5. The disconnecting switch according to claim 1, characterized in that, The housing (210) has a plurality of assembly holes (2116) on its side wall. The assembly holes (2116) are for assembly tools to pass through to install the mounting frame (223) on an inner side wall of the housing (210). A locking and sealing assembly (280) is detachably installed in the assembly hole (2116) and is used to seal the assembly hole (2116).
6. The disconnecting switch according to any one of claims 1-5, characterized in that, The output shaft of the drive unit (221) is provided with a first gear (2211), and the transmission shaft (222) is fitted with a second gear (224). The second gear (224) meshes with the first gear (2211), and the diameter of the first gear (2211) is smaller than the diameter of the second gear (224).
7. The disconnecting switch according to claim 6, characterized in that, The electric drive module (220) also includes: Both the closing microswitch (225) and the opening microswitch (226) are arranged on one side of the drive shaft (222); A cam (227) is sleeved on the drive shaft (222), and the drive shaft (222) can drive the cam (227) to trigger the closing micro switch (225) or the opening micro switch (226); An auxiliary switch (228) is provided, wherein the second rotating shaft (2281) of the auxiliary switch (228) is connected to the transmission shaft (222) via a transmission assembly (229). The transmission shaft (222) can drive the second rotating shaft (2281) to rotate via the transmission assembly (229), so that the auxiliary switch (228) outputs a closing signal or a opening signal. When the cam (227) triggers the closing micro switch (225) and the auxiliary switch (228) outputs a closing signal, and when the cam (227) triggers the opening micro switch (226) and the auxiliary switch (228) outputs an opening signal, the drive unit (221) stops working.

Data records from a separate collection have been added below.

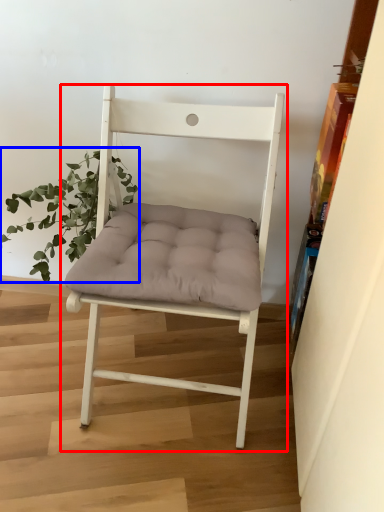
Question: Which point is further to the camera, chair (highlighted by a red box) or houseplant (highlighted by a blue box)?

Choices:
 (A) chair
 (B) houseplant

Answer: (B)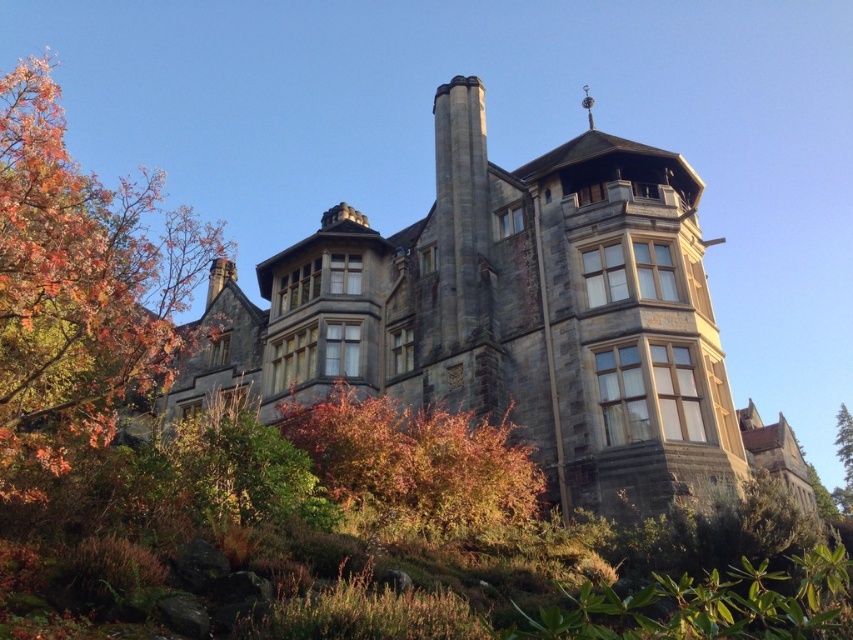
You are standing in front of the Victorian building and notice autumn leaves at left and a green leafy tree at right. Which object is closer to you?

The autumn leaves at left are closer to you because they are in front of the green leafy tree at right.

You are an architect analyzing the building facade. You notice autumn leaves at left and autumn leaves bush at center. Which one has a greater area coverage on the ground?

The autumn leaves at left has a greater area coverage on the ground than the autumn leaves bush at center because it is larger in size.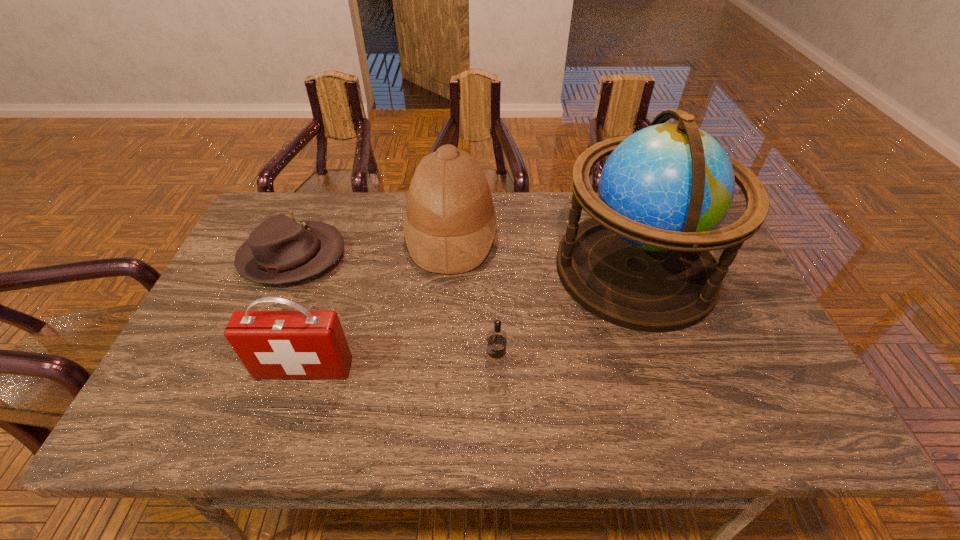
You are a GUI agent. You are given a task and a screenshot of the screen. Output one action in this format:
    pyautogui.click(x=<x>, y=<y>)
    Task: Click on the third closest object to the taller hat
    The height and width of the screenshot is (540, 960).
    Given the screenshot: What is the action you would take?
    pyautogui.click(x=495, y=363)

Select which object appears as the closest to the right hat. Please provide its 2D coordinates. Your answer should be formatted as a tuple, i.e. [(x, y)], where the tuple contains the x and y coordinates of a point satisfying the conditions above.

[(280, 250)]

You are a GUI agent. You are given a task and a screenshot of the screen. Output one action in this format:
    pyautogui.click(x=<x>, y=<y>)
    Task: Click on the blank space that satisfies the following two spatial constraints: 1. on the decorative side of the left hat; 2. on the back side of the rightmost object
    The width and height of the screenshot is (960, 540).
    Given the screenshot: What is the action you would take?
    pyautogui.click(x=288, y=269)

Where is `free region that satisfies the following two spatial constraints: 1. on the front-facing side of the globe; 2. on the left side of the taller hat`? The height and width of the screenshot is (540, 960). free region that satisfies the following two spatial constraints: 1. on the front-facing side of the globe; 2. on the left side of the taller hat is located at coordinates (449, 269).

This screenshot has width=960, height=540. Find the location of `free space that satisfies the following two spatial constraints: 1. on the front-facing side of the right hat; 2. on the back side of the tallest object`. free space that satisfies the following two spatial constraints: 1. on the front-facing side of the right hat; 2. on the back side of the tallest object is located at coordinates (449, 269).

The width and height of the screenshot is (960, 540). I want to click on vacant point that satisfies the following two spatial constraints: 1. on the front-facing side of the right hat; 2. on the front face of the first-aid kit, so click(443, 369).

Where is `free spot that satisfies the following two spatial constraints: 1. on the decorative side of the rightmost object; 2. on the left side of the left hat`? free spot that satisfies the following two spatial constraints: 1. on the decorative side of the rightmost object; 2. on the left side of the left hat is located at coordinates (288, 269).

I want to click on free space that satisfies the following two spatial constraints: 1. on the front-facing side of the right hat; 2. on the back side of the tallest object, so click(x=449, y=269).

This screenshot has width=960, height=540. I want to click on free space that satisfies the following two spatial constraints: 1. on the front-facing side of the right hat; 2. on the left side of the rightmost object, so 449,269.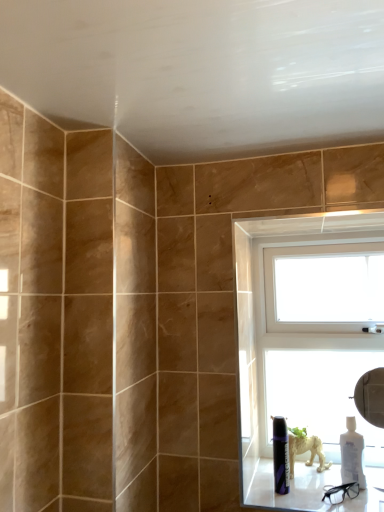
Locate an element on the screen. This screenshot has width=384, height=512. vacant area that is in front of matte black can at lower right is located at coordinates (297, 503).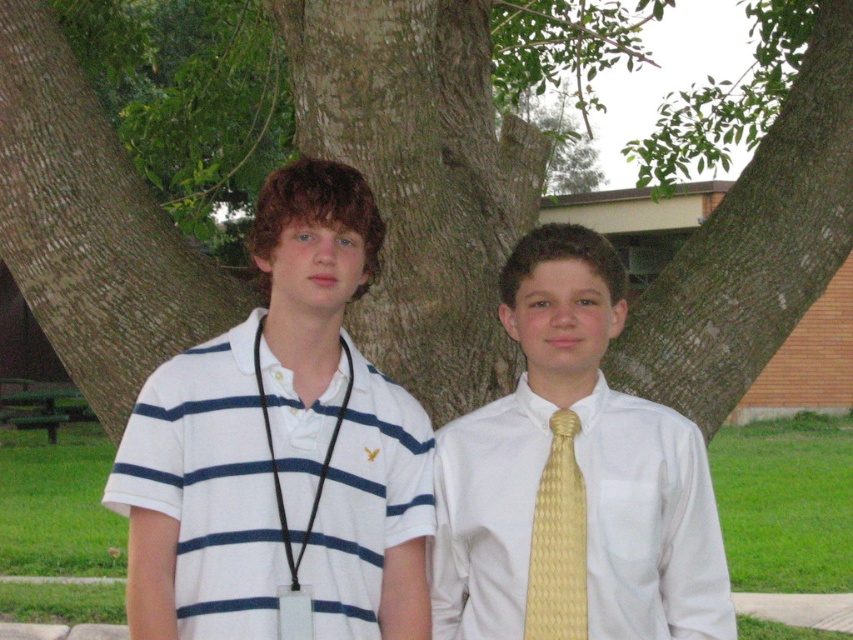
Question: Among these points, which one is nearest to the camera?

Choices:
 (A) (782, 259)
 (B) (582, 484)

Answer: (B)

Question: Is white striped polo shirt at left smaller than white satin shirt at center?

Choices:
 (A) yes
 (B) no

Answer: (B)

Question: From the image, what is the correct spatial relationship of green bark tree at center in relation to white satin shirt at center?

Choices:
 (A) below
 (B) above

Answer: (B)

Question: Observing the image, what is the correct spatial positioning of green bark tree at center in reference to white striped polo shirt at left?

Choices:
 (A) right
 (B) left

Answer: (A)

Question: Among these objects, which one is nearest to the camera?

Choices:
 (A) white satin shirt at center
 (B) green bark tree at center
 (C) yellow textured tie at center
 (D) white striped polo shirt at left

Answer: (D)

Question: Considering the real-world distances, which object is closest to the white striped polo shirt at left?

Choices:
 (A) green bark tree at center
 (B) yellow textured tie at center

Answer: (B)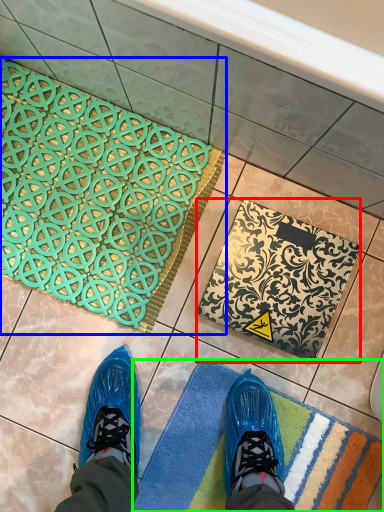
Question: Which object is positioned farthest from bath mat (highlighted by a red box)? Select from bath mat (highlighted by a blue box) and bath mat (highlighted by a green box).

Choices:
 (A) bath mat
 (B) bath mat

Answer: (A)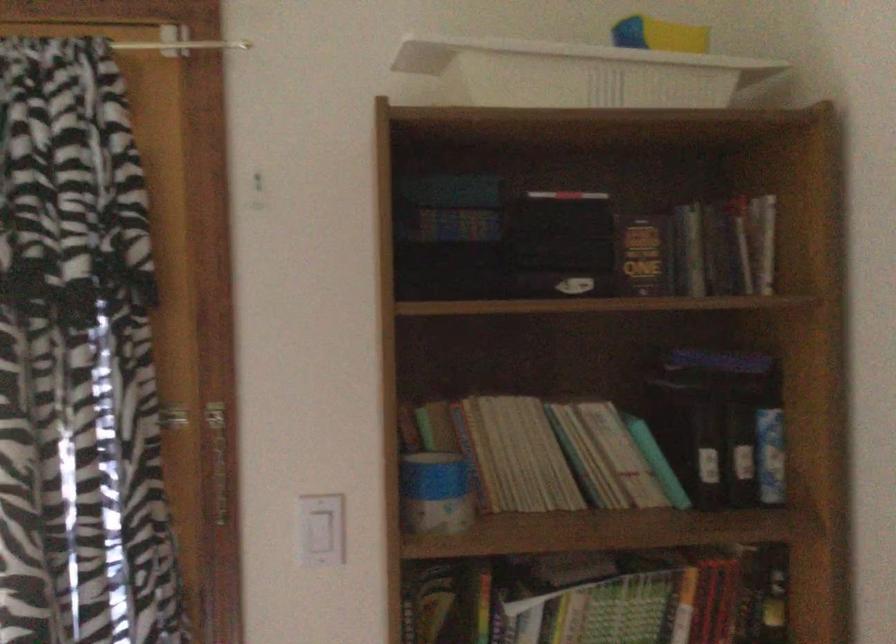
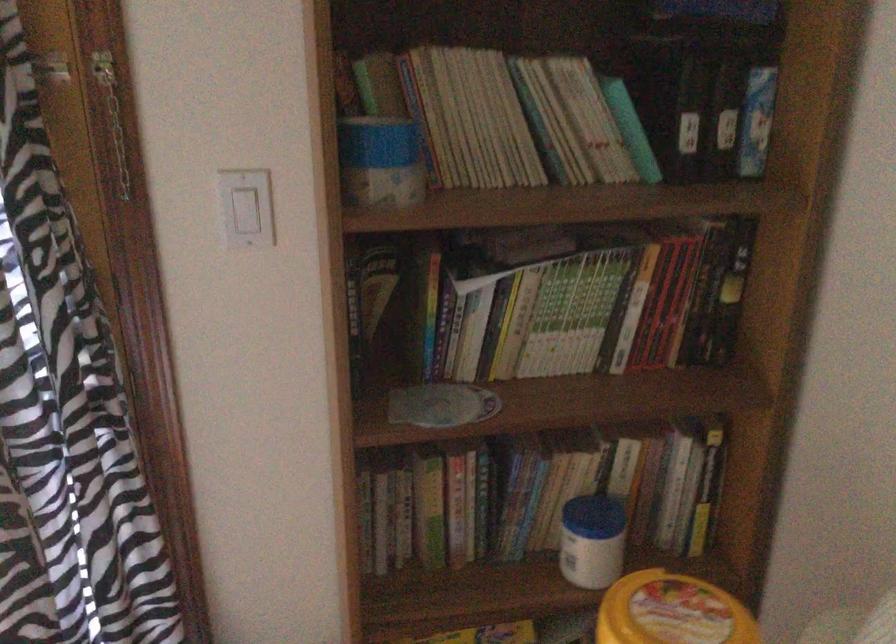
Question: The images are taken continuously from a first-person perspective. In which direction is your viewpoint rotating?

Choices:
 (A) Left
 (B) Right
 (C) Up
 (D) Down

Answer: (D)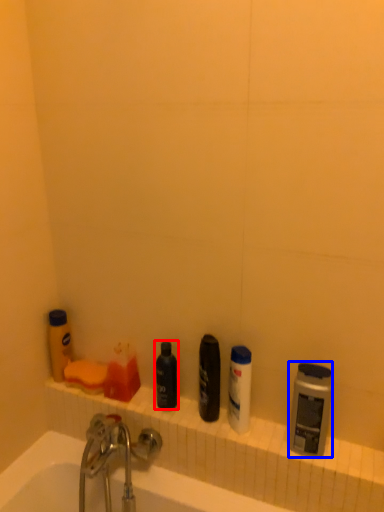
Question: Among these objects, which one is farthest to the camera, toiletry (highlighted by a red box) or toiletry (highlighted by a blue box)?

Choices:
 (A) toiletry
 (B) toiletry

Answer: (A)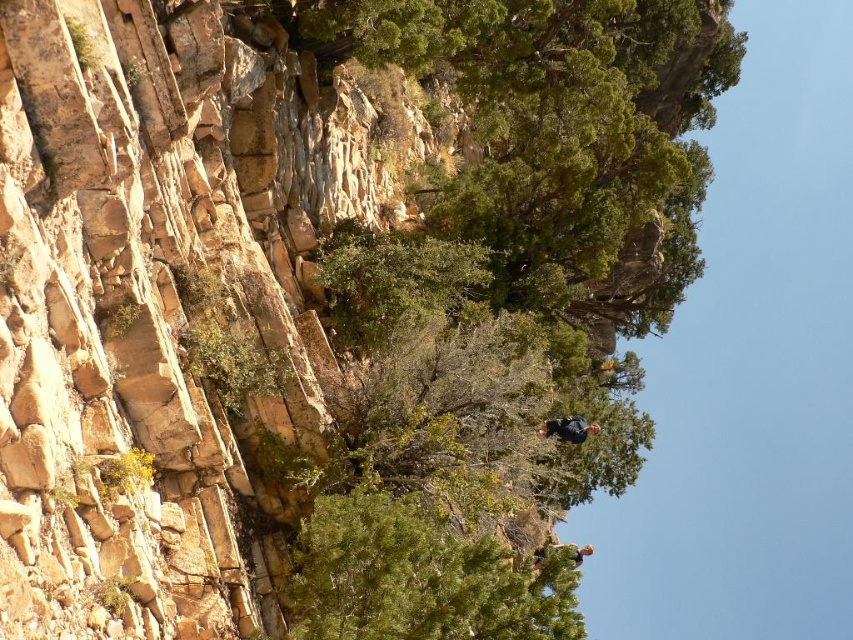
Can you confirm if green leafy tree at center is positioned to the right of green fabric climber at lower center?

Incorrect, green leafy tree at center is not on the right side of green fabric climber at lower center.

Which of these two, green leafy tree at center or green fabric climber at lower center, stands taller?

green leafy tree at center

Does point (415, 614) lie in front of point (532, 566)?

Yes, it is.

You are a GUI agent. You are given a task and a screenshot of the screen. Output one action in this format:
    pyautogui.click(x=<x>, y=<y>)
    Task: Click on the green leafy tree at center
    This screenshot has width=853, height=640.
    Given the screenshot: What is the action you would take?
    pyautogui.click(x=505, y=298)

Who is more forward, (556, 429) or (554, 545)?

Point (556, 429) is in front.

Can you confirm if dark blue fabric at center is positioned above green fabric climber at lower center?

Correct, dark blue fabric at center is located above green fabric climber at lower center.

The image size is (853, 640). In order to click on dark blue fabric at center in this screenshot , I will do `click(569, 428)`.

Based on the photo, who is shorter, green leafy tree at center or dark blue fabric at center?

With less height is dark blue fabric at center.

Which is behind, point (305, 540) or point (548, 435)?

The point (548, 435) is more distant.

Locate an element on the screen. Image resolution: width=853 pixels, height=640 pixels. green leafy tree at center is located at coordinates click(505, 298).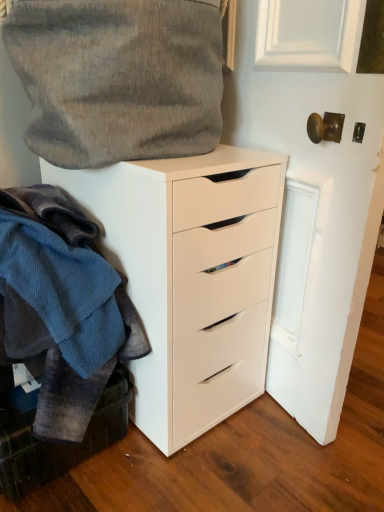
At what (x,y) coordinates should I click in order to perform the action: click on textured gray fabric at upper left. Please return your answer as a coordinate pair (x, y). This screenshot has height=512, width=384. Looking at the image, I should click on (117, 78).

Measure the distance between knitted wool sweater at left and camera.

knitted wool sweater at left and camera are 32.80 inches apart from each other.

What do you see at coordinates (191, 277) in the screenshot? The image size is (384, 512). I see `white matte chest of drawers at center` at bounding box center [191, 277].

Identify the location of textured gray fabric at upper left. The width and height of the screenshot is (384, 512). (117, 78).

From the image's perspective, is white matte chest of drawers at center above knitted wool sweater at left?

Correct, white matte chest of drawers at center appears higher than knitted wool sweater at left in the image.

How different are the orientations of white matte chest of drawers at center and knitted wool sweater at left in degrees?

1.85 degrees.

Does white matte chest of drawers at center come behind knitted wool sweater at left?

Yes, white matte chest of drawers at center is further from the viewer.

Is white matte chest of drawers at center surrounding knitted wool sweater at left?

No, knitted wool sweater at left is not a part of white matte chest of drawers at center.

Identify the location of clothing that appears on the right of white matte cabinet at lower left. (62, 307).

Which of these two, white matte cabinet at lower left or knitted wool sweater at left, is wider?

knitted wool sweater at left is wider.

How far apart are white matte cabinet at lower left and knitted wool sweater at left?

white matte cabinet at lower left and knitted wool sweater at left are 17.74 centimeters apart from each other.

From the image's perspective, would you say white matte chest of drawers at center is shown under textured gray fabric at upper left?

Correct, white matte chest of drawers at center appears lower than textured gray fabric at upper left in the image.

Measure the distance from white matte chest of drawers at center to textured gray fabric at upper left.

8. The disconnecting switch according to claim 7, characterized in that, The transmission assembly (229) includes a transmission rod (2291), one end of which is connected to the second rotating shaft (2281), and the other end is provided with a sliding groove (22911), which is slidably connected to the connecting pin (2243) on the second gear (224); Alternatively, the transmission assembly (229) includes a transmission rod (2291) and a connecting rod (2292), one end of the transmission rod (2291) is rotatably connected to the connecting pin (2243) on the second gear (224), and the other end is connected to one end of the connecting rod (2292), and the connecting rod (2292) is fixedly connected to the second rotating shaft (2281); Alternatively, the transmission assembly (229) includes a first transmission gear (2293) disposed on the transmission shaft (222) and a second transmission gear (2294) disposed on the second rotating shaft (2281), wherein the second transmission gear (2294) meshes with the first transmission gear (2293).